19.7.1. Configuration¶
The Shapefile converter does not have any configuration beyond the basic converter defaults. However, since a shapefile is a collection of files, and not a single input, there are a few constraints that must be observed.
Shapefile converters are not usable in distributed converter jobs, as the map/reduce paradigm does not work
well with the collection of related files that comprise a shapefile. In addition, when using a Shapefile converter
it is important to set the input file path in the evaluation context. This is handled automatically by the GeoMesa
CLI tools, but if used programmatically "inputFilePath"
must be set in the evaluation context global parameters.
19.7.2. Shapefile Transform Functions¶
The transform
element supports referencing each attribute in the input shapefile by its column number using
$
. $0
refers to the feature ID, then the first attribute is $1
, etc. Each attribute will be typed
according to the schema of the shapefile.

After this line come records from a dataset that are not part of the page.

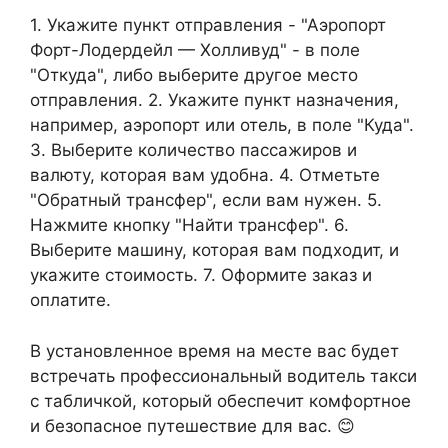
1. Укажите пункт отправления - "Аэропорт
Форт-Лодердейл — Холливуд" - в поле
"Откуда", либо выберите другое место
отправления. 2. Укажите пункт назначения,
например, аэропорт или отель, в поле "Куда".
3. Выберите количество пассажиров и
валюту, которая вам удобна. 4. Отметьте
"Обратный трансфер", если вам нужен. 5.
Нажмите кнопку "Найти трансфер". 6.
Выберите машину, которая вам подходит, и
укажите стоимость. 7. Оформите заказ и
оплатите.
В установленное время на месте вас будет
встречать профессиональный водитель такси
с табличкой, который обеспечит комфортное
и безопасное путешествие для вас. 😊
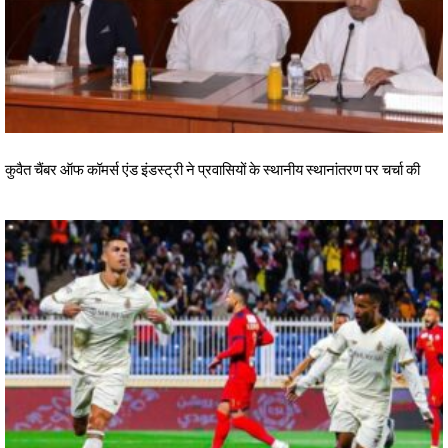
कुवैत चैंबर ऑफ कॉमर्स एंड इंडस्ट्री ने प्रवासियों के स्थानीय स्थानांतरण पर चर्चा की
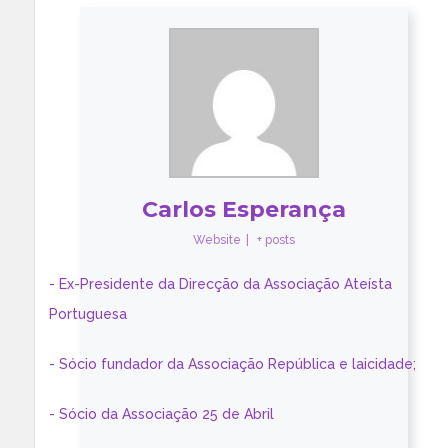
Carlos Esperança
Website
|
+ posts
- Ex-Presidente da Direcção da Associação Ateísta
Portuguesa
- Sócio fundador da Associação República e laicidade;
- Sócio da Associação 25 de Abril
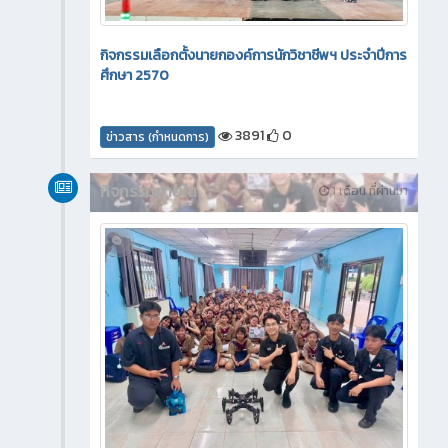
กิจกรรมเลือกตั้งนายกองค์การนักวิชาชีพฯ ประจำปีการ
ศึกษา 2570
3891
0
ข่าวสาร (กำหนดการ)
กิจกรรมภายใน
1 เดือน ที่ผ่านมา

Additionally, the attributes of the input shapefile may be referenced by name using the shp
function.
The feature ID can be referenced by using the shpFeatureId
function.
The standard functions in Transformation Function Overview can be used as normal.
19.7.2.1. shp¶
For ease of use, this will access an attribute in the shapefile by name, e.g. shp('my_attribute')
. Note
that attributes can also be referenced by number, as described above.
19.7.2.2. shpFeatureId¶
For ease of use, this will access the feature ID of the current shapefile feature, e.g. shpFeatureId
. Note
that the feature ID can also be referenced by $0
, as described above.
19.7.3. Example Usage¶
This example is for the Tiger US States boundary file available from the US Census Bureau.

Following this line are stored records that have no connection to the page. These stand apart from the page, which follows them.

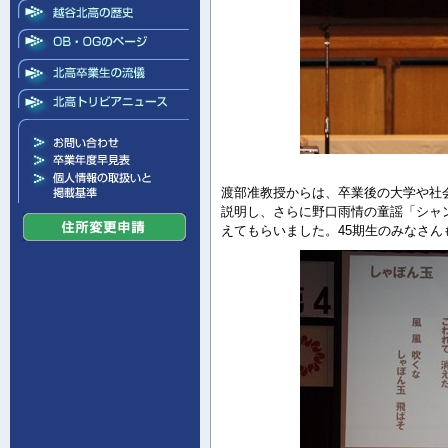
渡部准教授からは、卒業後の大学や社
説明し、さらに野口雨情の童謡「シャ
えてもらいました。45期生のみなさ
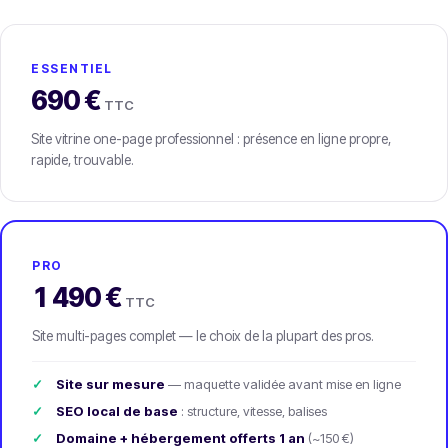
ESSENTIEL
690 €
TTC
Site vitrine one-page professionnel : présence en ligne propre,
rapide, trouvable.
PRO
1 490 €
TTC
Site multi-pages complet — le choix de la plupart des pros.
Site sur mesure
— maquette validée avant mise en ligne
SEO local de base
: structure, vitesse, balises
Domaine + hébergement offerts 1 an
(~150 €)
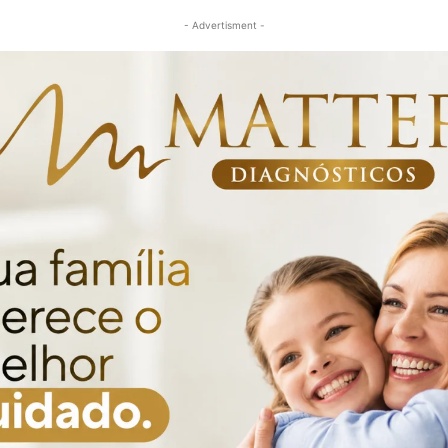
- Advertisment -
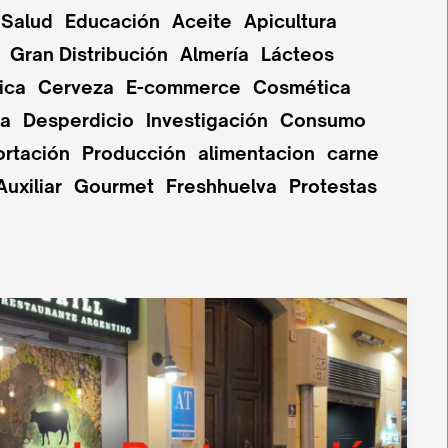
Salud
Educación
Aceite
Apicultura
Gran Distribución
Almería
Lácteos
ica
Cerveza
E-commerce
Cosmética
pa
Desperdicio
Investigación
Consumo
ortación
Producción
alimentacion
carne
Auxiliar
Gourmet
Freshhuelva
Protestas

The shapefile has the following columns:
*the_geom:MultiPolygon,STATEFP:String,STATENS:String,AFFGEOID:String,GEOID:String,STUSPS:String,NAME:String,LSAD:String,ALAND:Long,AWATER:Long
From these, we will only consider a subset, using the following SimpleFeatureType:
geomesa.sfts.cb_2017_us_state_20m = {
attributes = [
{ name = "name", type = "String" }
{ name = "usps", type = "String" }
{ name = "area", type = "Long" }
{ name = "geom", type = "MultiPolygon" }
]
}
You could ingest with the following converter:
geomesa.converters.cb_2017_us_state_20m = {
type = "shp"
id-field = "$0"
fields = [
{ name = "name", transform = "$7" }, // example of lookup by field number
{ name = "usps", transform = "shp('STUSPS')" }, // example of lookup by name
{ name = "area", transform = "add(shp('ALAND'),shp('AWATER'))" },
{ name = "geom", transform = "shp('the_geom')" },
]
}